5 May 1890

Apr 21, 2026

Paris

5 May 1890

Juan Luna

Dear Rizal,

I have had to work hard to finish some paintings; One for the Salon de Champ de Mars and another of little importance for Madrid (here I have presented a picture as a matter of pure obligation). All this is to you that I have not lacked the desire to answer you letter of 22 February.

Concerning the Philippine biographies, I have given you only my opinion. I have not prohibited their publication in La Solidaridad for I have never pretended to have any influence of the paper’s management; and I am sorry that you have sent my letter to de Pilar because I have no familiarity and friendship with him, as I do with you, and he could interpret my letter as presumptuous and by a meddlesome person.

Here also we have an exhibition of the “Independents.”[1] There are some pictures which are entirely mosaic with the purest colors of the rainbow. Others are worse in form and drawing than the grotesque banners of the friars; and in others which represent landscapes you can see all the details you can imagine; in short, some of the painters are crazy, others incompetent. But it is fortunate that the Salon has opened and we can console ourselves with that, although it is only average. I belong to the dissident salon and F. Hidalgo to the old and routinary one. He has exhibited a picture of Mme. Bousted. The dissident Salon has rejected many works, so that there are few good pictures.

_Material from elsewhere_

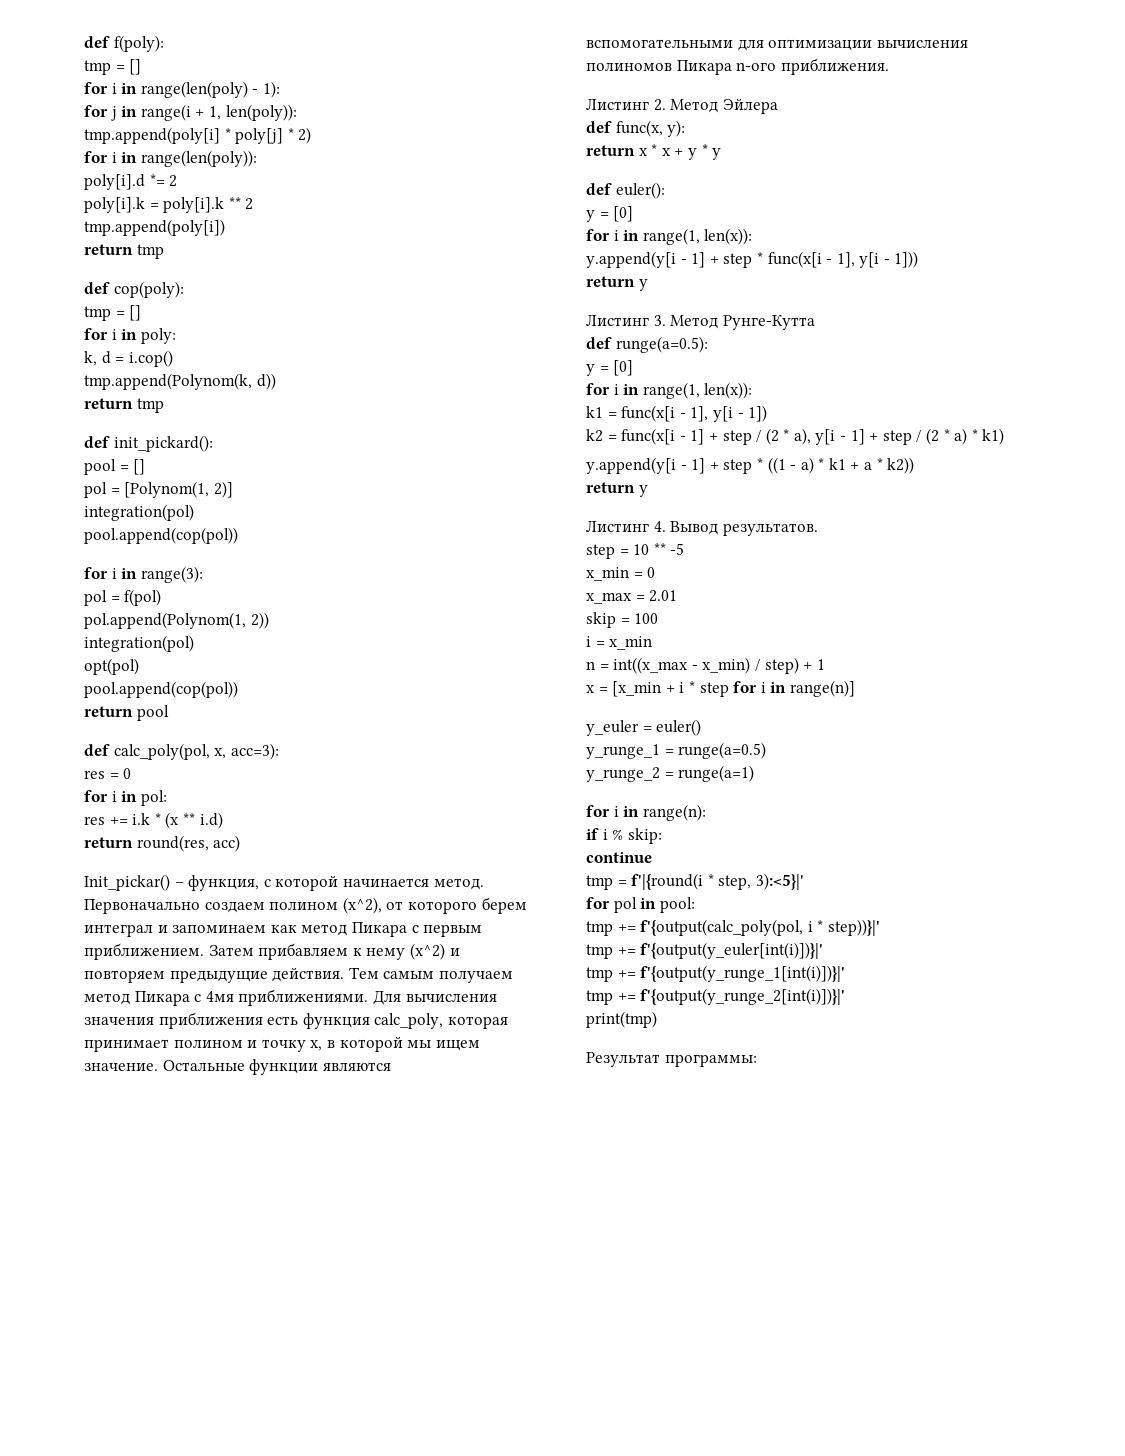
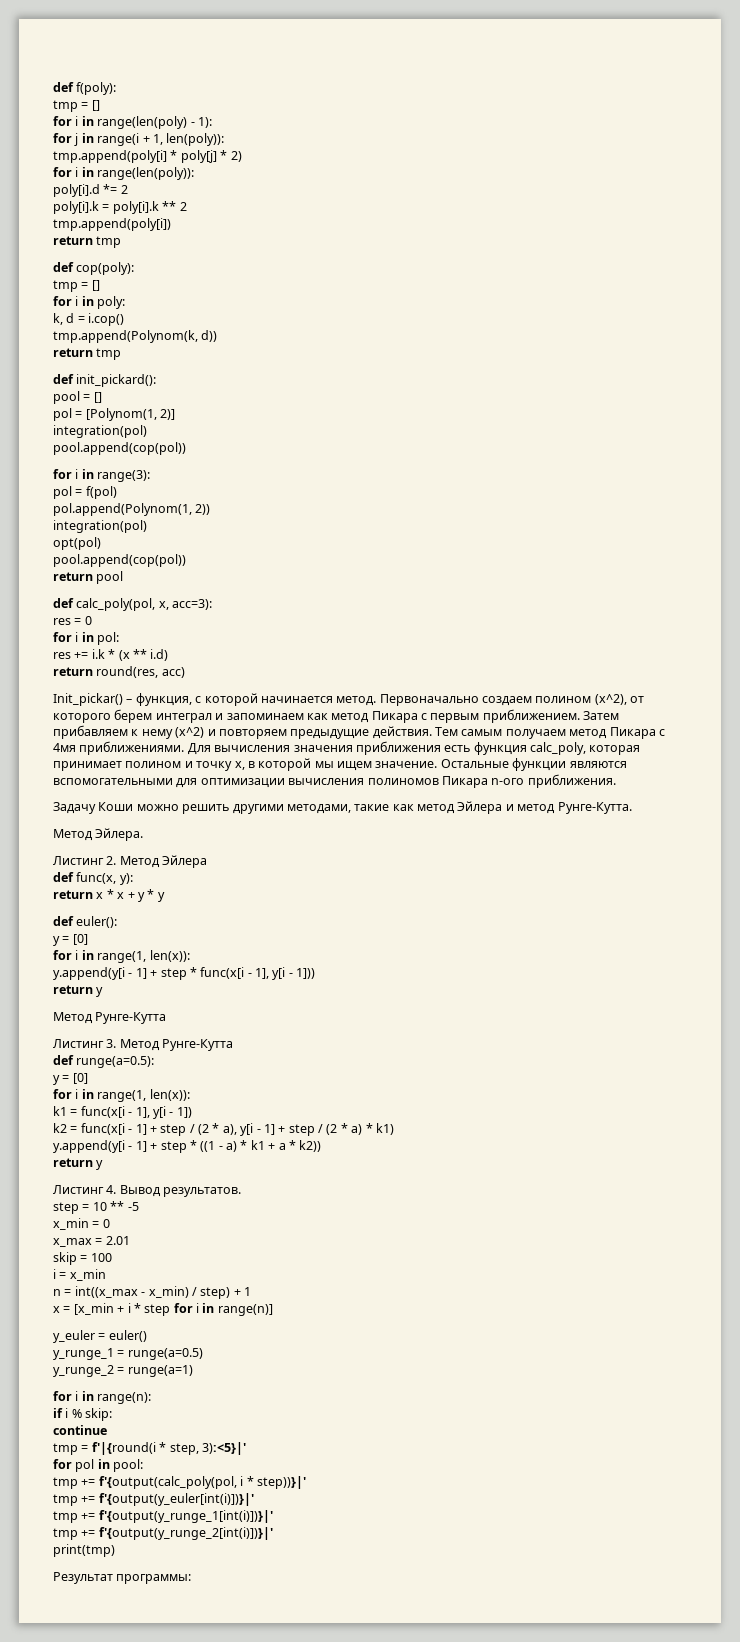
(889, 66) none -> [53,801,632,814] [53,828,144,841] // Задачу Коши можно решить другими методами, такие как метод Эйлера и метод Рунге-Кутта. // Метод Эйлера.
(648, 285) none -> [53,1012,167,1024] // Метод Рунге-Кутта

Felipe Roxas with his wife and children has arrived from Manila. He has come for a stay of eight years to educate his children and to paint a little. With him came a young Filipino, surnamed Asuncion, who is going to study painting, pensioned by Agustina Medel[2]…… (This portion is destroyed).

Regards from the family.

Yours,

Luna

P.S.

The fame of the Madrid Filipinos as gamblers has reached the Philippines. The news is a real calamity to Filipino fathers.

03-524 [Reformists]

[1] Luna is referring to the Societe des Artistes Independants , a breakaway group of painters from the more traditional Societe des Artistes Francais . Luna himself was pa rt of, and became very influential in , another breakaway group called Societe Nationale des Beaux-Arts . The members of this society considered the old Societe des Artisted Francais to be outmoded, while the Societe des Artistes Independants that had seceded from it in 1884 were to them “too avant-garde to be academically competent and disciplined.”

[2] Wealthy Filipino woman of Manila. She was said to be the prototype of “Doña Victorina”, an ultra-Hispanized Filipino woman character in Rizal’s novel, Noli me tangere.